5 of 5 people found the following review helpful:
4.0 out of 5 stars A Great Introduction, 8 April 2009
By Tebes "Buchlieber" - Published on Amazon.com
This review is from: To the Silenced (Arc Translations) (Paperback)
In the minds of most readers, Rainer Maria Rilke is the foremost poet writing in German at the beginning of the twentieth century. In Rilke's shadow, we find Georg Trakl.

The poets knew of each other. When Ludwig Wittgenstein, the famous Austrian philosopher allotted money to deserving poets writing in the German language, Rilke and Trakl were the first on the list. Rilke received the money with no problems. Trakl, being morbidly afraid of public places, had difficulty picking up the money reserved for him, sweating profusely outside the bank where his funds were held.

In the lineage of French symbolists Baudelaire and Rimbaud, Trakl is the 20th century answer to the derangement of the senses. His poems are dark, wine and drunkenness appear throughout as do angels, moons and fields of corn. Colour is equally important - crimson clouds, brown wine, black tree tops. At times it feels as if his entre oeuvre was bathed in a perennial twilight, a dream world of shadows and bare imagery.
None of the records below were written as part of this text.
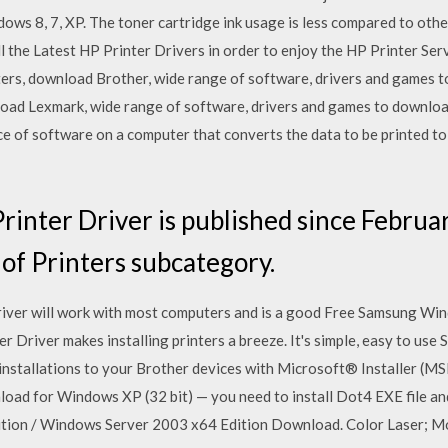
ws 8, 7, XP. The toner cartridge ink usage is less compared to othe
the Latest HP Printer Drivers in order to enjoy the HP Printer Serv
ers, download Brother, wide range of software, drivers and games t
oad Lexmark, wide range of software, drivers and games to download 
ece of software on a computer that converts the data to be printed to
nter Driver is published since Februar
 of Printers subcategory.
river will work with most computers and is a good Free Samsung W
er Driver makes installing printers a breeze. It's simple, easy to use 
nstallations to your Brother devices with Microsoft® Installer (M
load for Windows XP (32 bit) — you need to install Dot4 EXE file and
tion / Windows Server 2003 x64 Edition Download. Color Laser; M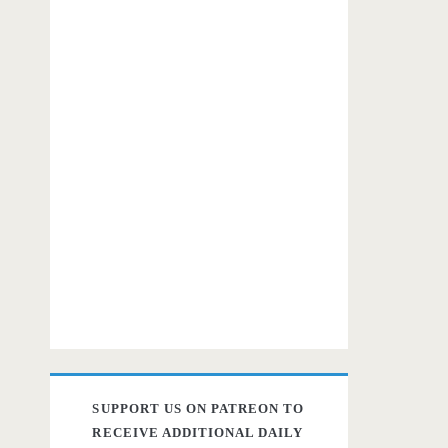
SUPPORT US ON PATREON TO
RECEIVE ADDITIONAL DAILY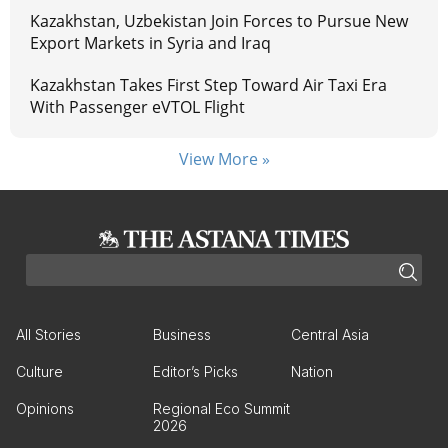
Kazakhstan, Uzbekistan Join Forces to Pursue New
Export Markets in Syria and Iraq
Kazakhstan Takes First Step Toward Air Taxi Era
With Passenger eVTOL Flight
View More »
All Stories
Business
Central Asia
Culture
Editor’s Picks
Nation
Opinions
Regional Eco Summit
2026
He shares the symbolist tendency to use colour. But his directness is both fascinating and hermetic. Take for example the lines from Unterwegs (Wayfaring)

"in the next room the sister is playing a Schubert sonata
So softly her smile into the ruined fountain,
Which rustles bluish in the twilight. Oh how ancient
our lineage
Someone whispers below in the garden, someone has
left this black Heart."

I simply can't describe it. The images are haunting, each poem ghostly and difficult to interpret.
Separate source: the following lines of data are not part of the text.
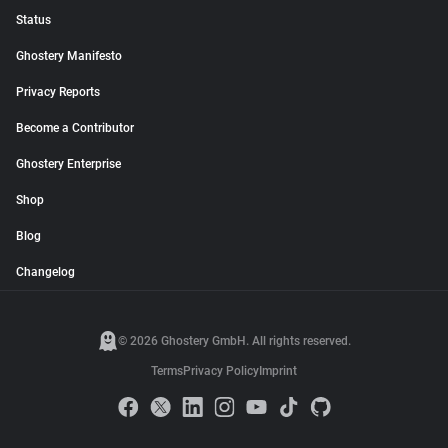
Status
Ghostery Manifesto
Privacy Reports
Become a Contributor
Ghostery Enterprise
Shop
Blog
Changelog
© 2026 Ghostery GmbH. All rights reserved.
Terms
Privacy Policy
Imprint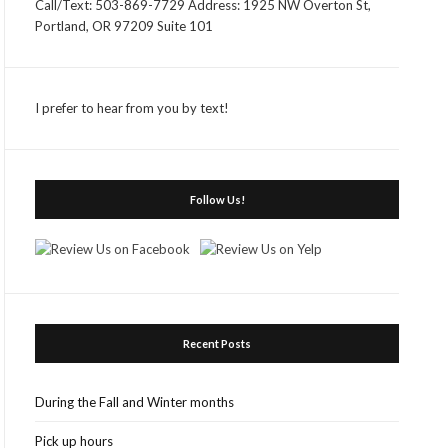
Call/Text: 503-869-7729 Address: 1925 NW Overton St,
Portland, OR 97209 Suite 101
I prefer to hear from you by text!
Follow Us!
Recent Posts
During the Fall and Winter months
Pick up hours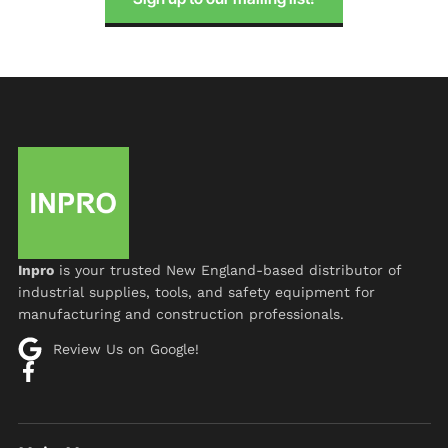
Inpro
is your trusted New England-based distributor of
industrial supplies, tools, and safety equipment for
manufacturing and construction professionals.
Review Us on Google!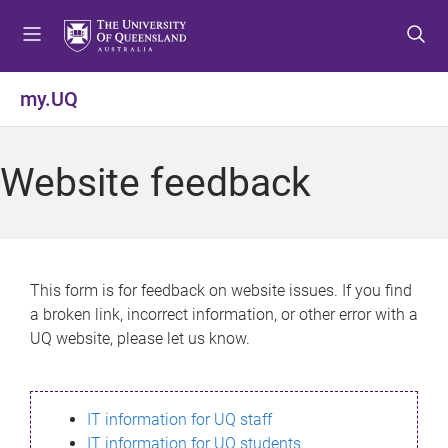
S
S
S
k
k
k
i
i
i
p
p
p
my.UQ
t
t
t
o
o
o
m
c
f
Website feedback
e
o
o
n
n
o
u
t
t
e
e
n
r
This form is for feedback on website issues. If you find
t
a broken link, incorrect information, or other error with a
UQ website, please let us know.
IT information for UQ staff
IT information for UQ students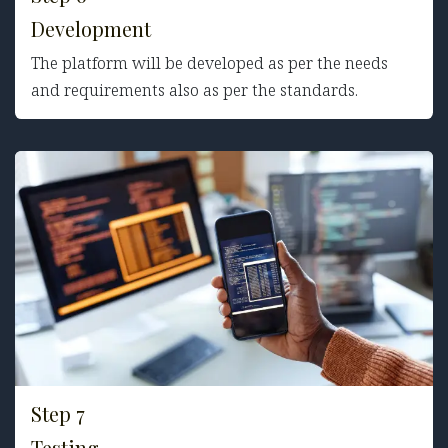
Development
The platform will be developed as per the needs
and requirements also as per the standards.
Step 7
Testing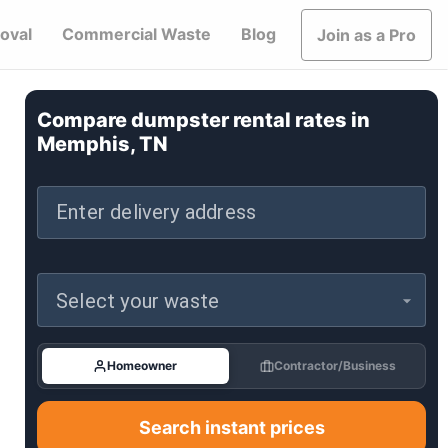
oval
Commercial Waste
Blog
Join as a Pro
Compare dumpster rental rates in
Memphis, TN
Enter delivery address
Select your waste
Homeowner
Contractor/Business
Search instant prices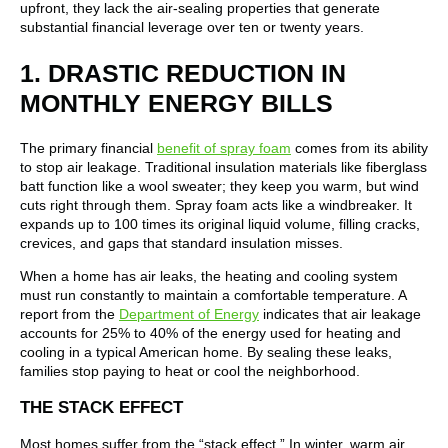
upfront, they lack the air-sealing properties that generate
substantial financial leverage over ten or twenty years.
1. DRASTIC REDUCTION IN
MONTHLY ENERGY BILLS
The primary financial
benefit of spray foam
comes from its ability
to stop air leakage. Traditional insulation materials like fiberglass
batt function like a wool sweater; they keep you warm, but wind
cuts right through them. Spray foam acts like a windbreaker. It
expands up to 100 times its original liquid volume, filling cracks,
crevices, and gaps that standard insulation misses.
When a home has air leaks, the heating and cooling system
must run constantly to maintain a comfortable temperature. A
report from the
Department of Energy
indicates that air leakage
accounts for 25% to 40% of the energy used for heating and
cooling in a typical American home. By sealing these leaks,
families stop paying to heat or cool the neighborhood.
THE STACK EFFECT
Most homes suffer from the “stack effect.” In winter, warm air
His most famous poem, "Grodek" was writtten shortly before Trakl overdosed on cocaine. As a military medic on the eastern front in Galicia, Trakl, a highly sensitive man, he witnessed the carnage of battle and was left, without medical supplies to tend to the wounded.

Trakl's poetry continues to haunt me. "Grodek" is the last poem in this collection and perhaps the most telling. This book, under 200 pages has the best of Trakl. My favourite is still the Hamburger/Middelton/et all translation. Will Stone has acted bravely here. It is a great translation, no doubt, but the energy of the earlier collaborative collection is difficult to compete with. Trakl needs many hands and many readings - if you pick up this book, you'll most likely read and re-read it many times. If you love Rilke, Trakl is a must.